Youtube lecture about DDPG.

First, we get the next states from the stored experiences

ddpg_agent.py

        states, actions, rewards, next_states, dones = experiences

Using these next_states we ask the actor network to predict the next actions

Actor network

        # ---------------------------- update critic ---------------------------- #
        # Get predicted next-state actions and Q values from target models
        actions_next = self.actor_target(next_states)

Then we use these next actions to get the predicted Q targets using the Critic network

Half Critic network

        Q_targets_next = self.critic_target(next_states, actions_next)

Using the rewards and the dones from the experiences that came out of the replay buffer, plus the next Q targets (Q_targets_next) we just obtained we can calculate the target Q values (Q_targets).

        # Compute Q targets for current states (y_i)
        Q_targets = rewards + (gamma * Q_targets_next * (1 - dones))

Then we check if we get the same Q values, if we just add the states and actions to the local Critic network.

Full Critic network

        # Compute critic loss
        Q_expected = self.critic_local(states, actions)

If there is a difference, we change the weights of the local critic network to give results that are closer to the calculated Q values (Q_targets)

      critic_loss = F.mse_loss(Q_expected, Q_targets)
      # Minimize the loss
      self.critic_optimizer.zero_grad()
      critic_loss.backward()
      self.critic_optimizer.step()

When the Critic network is getting better at producing the Q values (using given states and actions as input), because it has been training on values gained from experiences. It starts giving the right Q values, even if it wouldn’t have the recorded experiences anymore.

At this point we can use the Critic’s learned states, actions to Q values relationship to train the Actor.
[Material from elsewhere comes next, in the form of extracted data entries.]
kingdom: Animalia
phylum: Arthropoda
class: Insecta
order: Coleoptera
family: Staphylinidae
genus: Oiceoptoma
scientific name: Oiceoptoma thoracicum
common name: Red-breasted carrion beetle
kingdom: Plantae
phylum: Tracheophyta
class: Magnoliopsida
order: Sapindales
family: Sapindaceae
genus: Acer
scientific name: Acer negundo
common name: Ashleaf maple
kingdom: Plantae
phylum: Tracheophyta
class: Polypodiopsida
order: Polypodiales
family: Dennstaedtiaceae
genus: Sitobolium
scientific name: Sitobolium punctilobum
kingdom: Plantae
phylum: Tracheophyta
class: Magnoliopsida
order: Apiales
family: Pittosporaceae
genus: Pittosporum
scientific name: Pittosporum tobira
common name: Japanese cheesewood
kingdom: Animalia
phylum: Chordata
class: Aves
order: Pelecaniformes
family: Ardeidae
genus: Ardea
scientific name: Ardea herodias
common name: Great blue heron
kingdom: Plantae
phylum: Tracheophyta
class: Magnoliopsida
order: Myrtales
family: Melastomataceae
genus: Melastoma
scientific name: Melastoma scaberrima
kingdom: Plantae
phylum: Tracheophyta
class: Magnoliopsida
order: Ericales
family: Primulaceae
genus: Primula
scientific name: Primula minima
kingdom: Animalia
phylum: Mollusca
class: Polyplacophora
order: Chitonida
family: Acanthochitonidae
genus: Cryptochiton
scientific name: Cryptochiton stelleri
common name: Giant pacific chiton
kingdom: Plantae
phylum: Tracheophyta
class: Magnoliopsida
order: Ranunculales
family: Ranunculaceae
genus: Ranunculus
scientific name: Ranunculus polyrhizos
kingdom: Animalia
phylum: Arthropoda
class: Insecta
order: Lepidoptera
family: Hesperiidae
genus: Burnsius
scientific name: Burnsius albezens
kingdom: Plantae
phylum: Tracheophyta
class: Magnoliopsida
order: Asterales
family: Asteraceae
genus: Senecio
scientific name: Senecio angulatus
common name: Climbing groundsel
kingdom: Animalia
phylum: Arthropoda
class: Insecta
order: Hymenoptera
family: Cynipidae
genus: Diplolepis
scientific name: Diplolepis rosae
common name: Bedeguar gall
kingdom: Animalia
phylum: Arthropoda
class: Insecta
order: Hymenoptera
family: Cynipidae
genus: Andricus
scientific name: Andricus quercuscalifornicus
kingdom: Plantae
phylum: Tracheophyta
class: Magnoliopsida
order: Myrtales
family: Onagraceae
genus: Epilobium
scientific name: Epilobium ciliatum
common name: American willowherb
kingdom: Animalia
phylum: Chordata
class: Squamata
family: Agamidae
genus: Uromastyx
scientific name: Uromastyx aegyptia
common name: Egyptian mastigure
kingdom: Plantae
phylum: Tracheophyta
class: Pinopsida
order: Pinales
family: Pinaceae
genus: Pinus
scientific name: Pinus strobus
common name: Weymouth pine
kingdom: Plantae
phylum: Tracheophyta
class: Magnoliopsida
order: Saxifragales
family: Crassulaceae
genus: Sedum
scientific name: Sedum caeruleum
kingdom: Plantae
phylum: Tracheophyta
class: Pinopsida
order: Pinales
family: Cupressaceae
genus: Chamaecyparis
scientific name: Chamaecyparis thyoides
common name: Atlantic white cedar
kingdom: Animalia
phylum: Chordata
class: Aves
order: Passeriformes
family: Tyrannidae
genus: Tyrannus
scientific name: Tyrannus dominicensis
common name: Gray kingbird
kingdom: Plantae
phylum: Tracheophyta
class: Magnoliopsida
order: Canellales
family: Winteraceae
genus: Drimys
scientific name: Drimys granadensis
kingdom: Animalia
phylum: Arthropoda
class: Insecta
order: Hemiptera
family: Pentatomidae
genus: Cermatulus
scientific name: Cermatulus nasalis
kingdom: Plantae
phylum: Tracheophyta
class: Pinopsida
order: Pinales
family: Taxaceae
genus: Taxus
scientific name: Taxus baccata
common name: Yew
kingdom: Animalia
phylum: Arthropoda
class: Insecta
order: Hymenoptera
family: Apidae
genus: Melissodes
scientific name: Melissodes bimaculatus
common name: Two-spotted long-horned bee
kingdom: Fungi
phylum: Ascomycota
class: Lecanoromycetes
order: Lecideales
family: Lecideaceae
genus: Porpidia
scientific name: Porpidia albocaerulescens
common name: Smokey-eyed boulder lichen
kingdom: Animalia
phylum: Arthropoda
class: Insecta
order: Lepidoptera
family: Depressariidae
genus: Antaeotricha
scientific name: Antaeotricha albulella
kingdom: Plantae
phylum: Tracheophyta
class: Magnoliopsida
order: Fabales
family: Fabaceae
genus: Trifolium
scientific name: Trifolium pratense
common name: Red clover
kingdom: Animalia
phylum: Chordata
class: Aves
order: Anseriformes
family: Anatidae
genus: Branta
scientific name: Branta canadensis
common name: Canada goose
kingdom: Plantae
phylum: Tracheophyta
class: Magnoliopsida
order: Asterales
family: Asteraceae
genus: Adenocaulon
We use the states from the replay memory as input for the Actor network to find the best action

Actor network

        # ---------------------------- update actor ---------------------------- #
        # Compute actor loss
        actions_pred = self.actor_local(states)

Then we check with the trained Critic network what the Q values are and take the mean. If these Q values are high, then the Actor network made a good prediction.

Because in training we try to minimize the loss, we take the negative of the Q values, because less is better

        actor_loss = -self.critic_local(states, actions_pred).mean()
        # Minimize the loss
        self.actor_optimizer.zero_grad()
        actor_loss.backward()
        self.actor_optimizer.step()

on policy vs off policy

The on-policy aggression is like SARSA, they assume that their experience comes from the agents himself, and they try to improve agents policy right down this online stop. So, the agent plays and then it improves and plays again. And what you want to do is you want to get optimal Strategies as quickly as possible.

Off-policy algorithms like Q-learning, as an example, they have slightly relax situation. They don't assume that the sessions you're obtained, you're training on, are the ones that you're going to use when the agent is going to finally get kind of unchained and applied to the actual problem. Because of this, it can use data from an experience replay buffer

Model based vs model free

Model-based reinforcement learning has an agent try to understand the world and create a model to represent it. Here the model is trying to capture 2 functions, the transition function from states $T$ and the reward function $R$. From this model, the agent has a reference and can plan accordingly.

However, it is not necessary to learn a model, and the agent can instead learn a policy directly using algorithms like Q-learning or policy gradient.

A simple check to see if an RL algorithm is model-based or model-free is:

If, after learning, the agent can make predictions about what the next state and reward will be before it takes each action, it's a model-based RL algorithm.